• ВЫБРАННЫЙ ОТРЫВОК:
— Я защитник, адвокат, — отвечает отец.
А мрачный полицай, расплывшись в улыбке, бросается его обнимать.
Кричит: «Борыс Сергеич! Так я ж Грыщук! (Фамилия — приблизительно; я ее не запомнил.) Вы менэ оборонялы (защищали) по эс-вэ-у!»
Через минуту я понял, что нас собирался допрашивать бывший подзащитный отца по какому-то политическому делу тех тридцатых годов, когда еще судили судом, а не «особым совещанием». Что СВУ — Союз вызволения, т.е. освобождения, Украины (от советской власти, разумеется), а суд по таким делам был закрытым. Адвоката назначала какая-то инстанция, ему полагалось только «ознакомиться с делом» и произнести некую слегка защитительную речь перед этим секретным судом. Насколько помню со слов отца, обвиняемый при этом не присутствовал, и адвокат его так ни разу и не видел. Такая вот юстиция.

• ИСХОДНЫЕ МАТЕРИАЛЫ:
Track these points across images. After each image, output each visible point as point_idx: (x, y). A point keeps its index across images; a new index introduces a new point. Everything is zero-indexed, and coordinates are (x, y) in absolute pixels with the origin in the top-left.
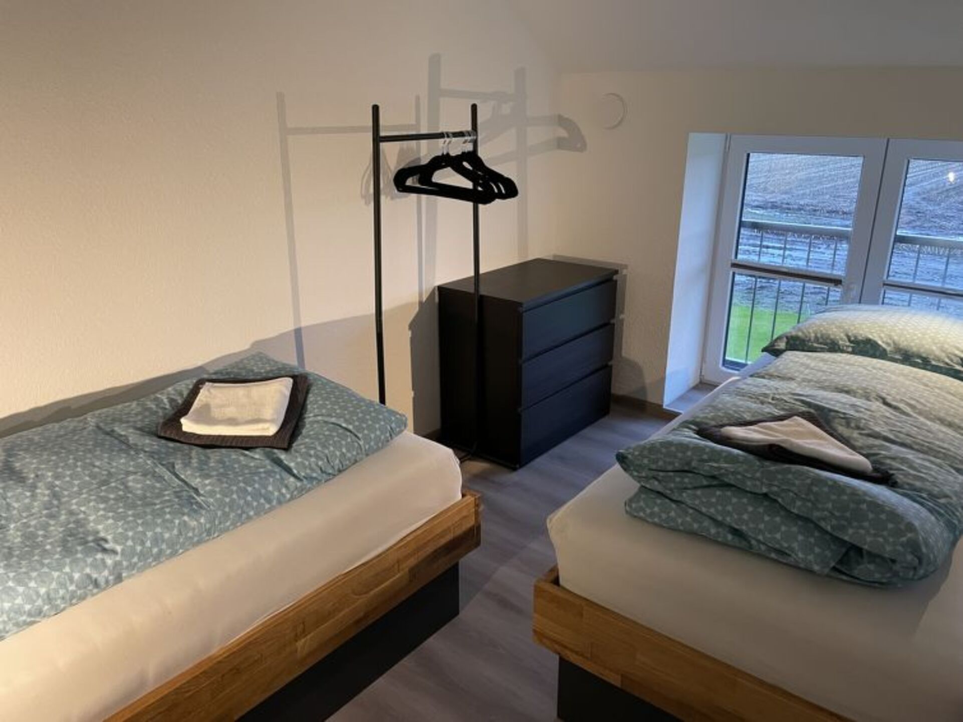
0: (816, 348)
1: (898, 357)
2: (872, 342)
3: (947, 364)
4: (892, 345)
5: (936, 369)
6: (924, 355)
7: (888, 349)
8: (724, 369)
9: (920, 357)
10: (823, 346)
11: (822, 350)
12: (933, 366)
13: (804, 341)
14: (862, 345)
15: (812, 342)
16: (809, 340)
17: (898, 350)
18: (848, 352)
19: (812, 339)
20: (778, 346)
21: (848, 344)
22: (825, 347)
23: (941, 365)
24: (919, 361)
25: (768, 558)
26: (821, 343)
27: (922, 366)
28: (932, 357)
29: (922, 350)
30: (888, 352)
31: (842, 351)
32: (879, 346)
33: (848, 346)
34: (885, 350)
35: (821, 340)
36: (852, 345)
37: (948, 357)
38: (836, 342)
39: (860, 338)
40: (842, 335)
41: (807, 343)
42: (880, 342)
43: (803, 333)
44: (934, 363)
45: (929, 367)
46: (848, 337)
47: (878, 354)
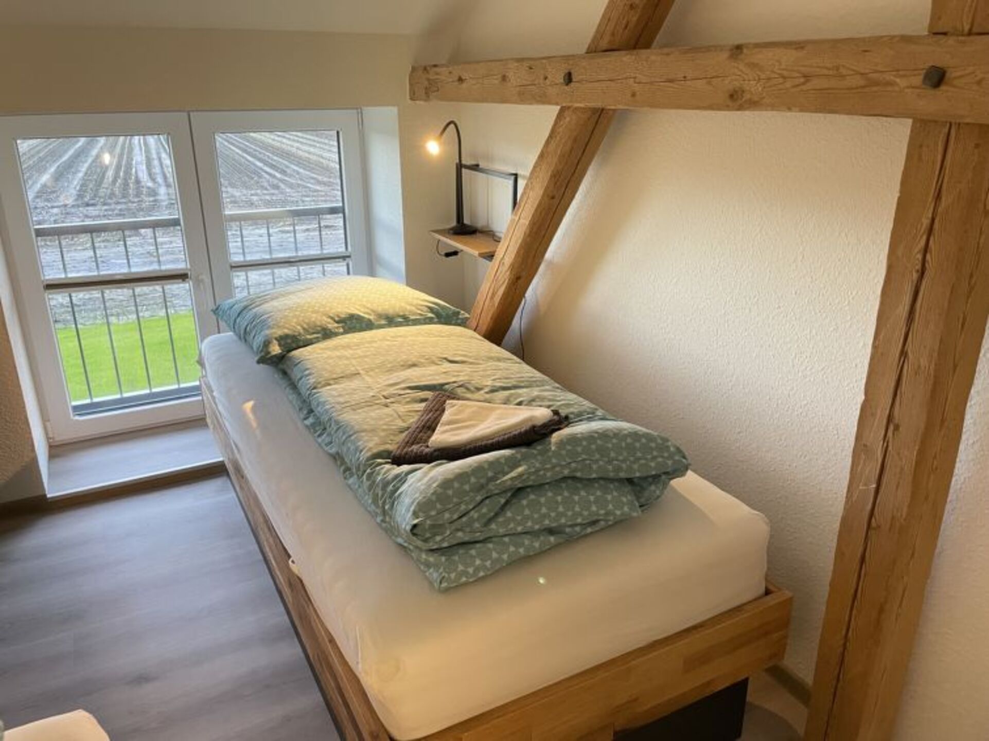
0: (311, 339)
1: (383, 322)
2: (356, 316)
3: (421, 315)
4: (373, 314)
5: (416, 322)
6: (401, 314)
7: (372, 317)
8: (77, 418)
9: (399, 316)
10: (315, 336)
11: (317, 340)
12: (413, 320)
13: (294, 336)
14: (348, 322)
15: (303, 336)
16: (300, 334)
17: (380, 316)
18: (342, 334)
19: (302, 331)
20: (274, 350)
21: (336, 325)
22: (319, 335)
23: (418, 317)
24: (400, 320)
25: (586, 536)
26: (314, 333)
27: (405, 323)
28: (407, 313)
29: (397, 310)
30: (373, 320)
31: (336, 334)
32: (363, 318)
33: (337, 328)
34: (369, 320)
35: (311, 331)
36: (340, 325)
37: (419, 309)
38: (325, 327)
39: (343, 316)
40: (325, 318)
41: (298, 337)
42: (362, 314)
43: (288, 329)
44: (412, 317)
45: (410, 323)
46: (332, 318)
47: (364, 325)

==

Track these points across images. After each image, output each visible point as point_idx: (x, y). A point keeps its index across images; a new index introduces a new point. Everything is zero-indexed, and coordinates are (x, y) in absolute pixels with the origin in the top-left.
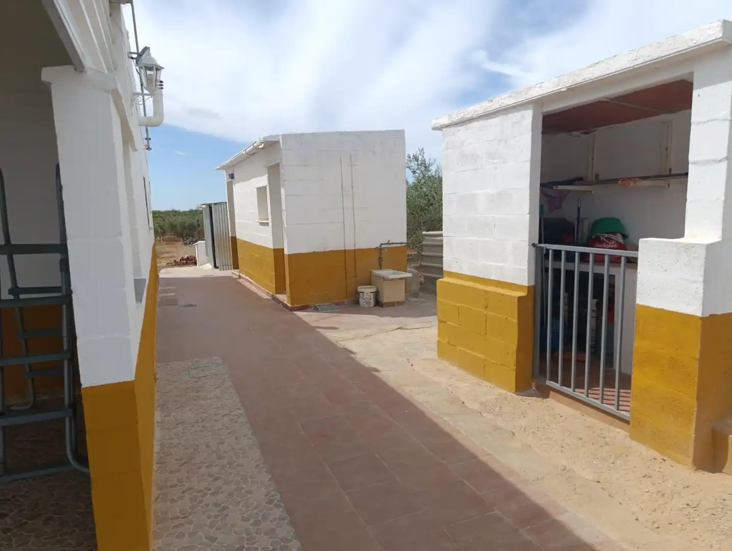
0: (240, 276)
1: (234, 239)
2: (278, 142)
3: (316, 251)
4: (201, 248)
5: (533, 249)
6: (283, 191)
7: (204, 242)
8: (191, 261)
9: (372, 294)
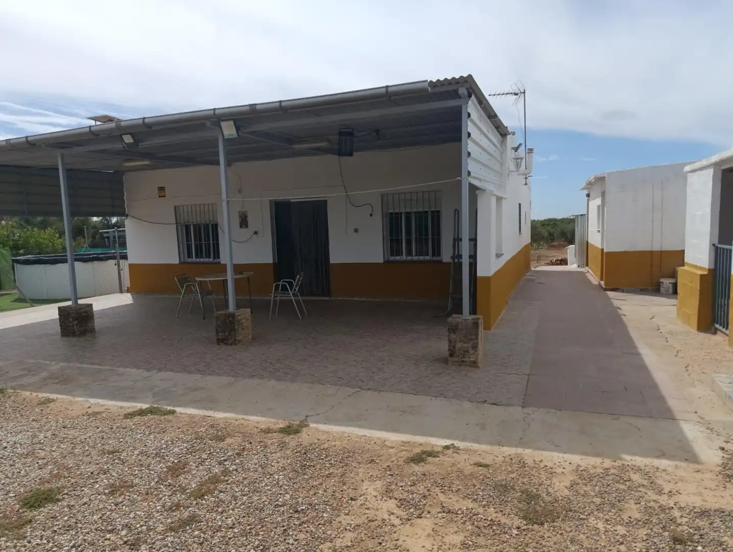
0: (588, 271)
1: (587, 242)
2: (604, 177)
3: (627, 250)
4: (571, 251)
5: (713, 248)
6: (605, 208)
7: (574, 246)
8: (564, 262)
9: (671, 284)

...

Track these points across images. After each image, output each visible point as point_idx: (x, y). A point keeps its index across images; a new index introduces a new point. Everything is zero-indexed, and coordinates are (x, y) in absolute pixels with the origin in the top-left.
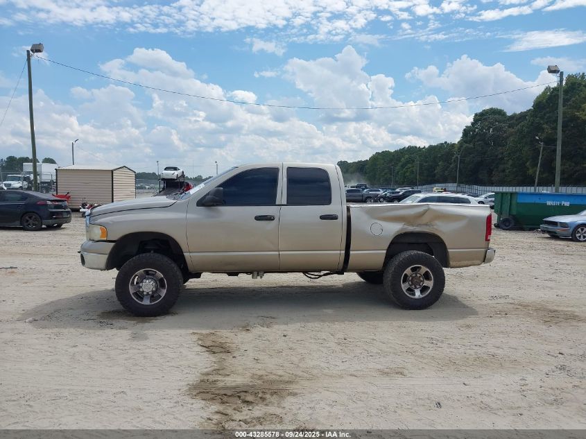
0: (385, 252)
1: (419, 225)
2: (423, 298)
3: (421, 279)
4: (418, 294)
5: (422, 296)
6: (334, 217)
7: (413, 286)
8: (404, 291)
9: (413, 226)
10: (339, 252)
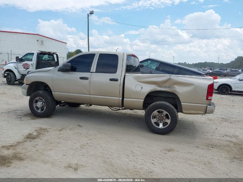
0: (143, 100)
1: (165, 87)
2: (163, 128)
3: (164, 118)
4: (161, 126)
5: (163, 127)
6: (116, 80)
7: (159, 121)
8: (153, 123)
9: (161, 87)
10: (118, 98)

• ЗАДАНИЯ:
1. Выпишите из выбранного отрывка все фрагменты, заключенные в круглые скобки.
2. Перепишите без изменений часть выбранного отрывка, начиная со слов «А мрачный полицай, расплывшись» и заканчивая словами «Такая вот юстиция.».

• ОТВЕТЫ К ЗАДАНИЯМ:
1.
1. Фамилия — приблизительно; я ее не запомнил.
2. защищали
3. от советской власти, разумеется

2.
А мрачный полицай, расплывшись в улыбке, бросается его обнимать.
Кричит: «Борыс Сергеич! Так я ж Грыщук! (Фамилия — приблизительно; я ее не запомнил.) Вы менэ оборонялы (защищали) по эс-вэ-у!»
Через минуту я понял, что нас собирался допрашивать бывший подзащитный отца по какому-то политическому делу тех тридцатых годов, когда еще судили судом, а не «особым совещанием». Что СВУ — Союз вызволения, т.е. освобождения, Украины (от советской власти, разумеется), а суд по таким делам был закрытым. Адвоката назначала какая-то инстанция, ему полагалось только «ознакомиться с делом» и произнести некую слегка защитительную речь перед этим секретным судом. Насколько помню со слов отца, обвиняемый при этом не присутствовал, и адвокат его так ни разу и не видел. Такая вот юстиция.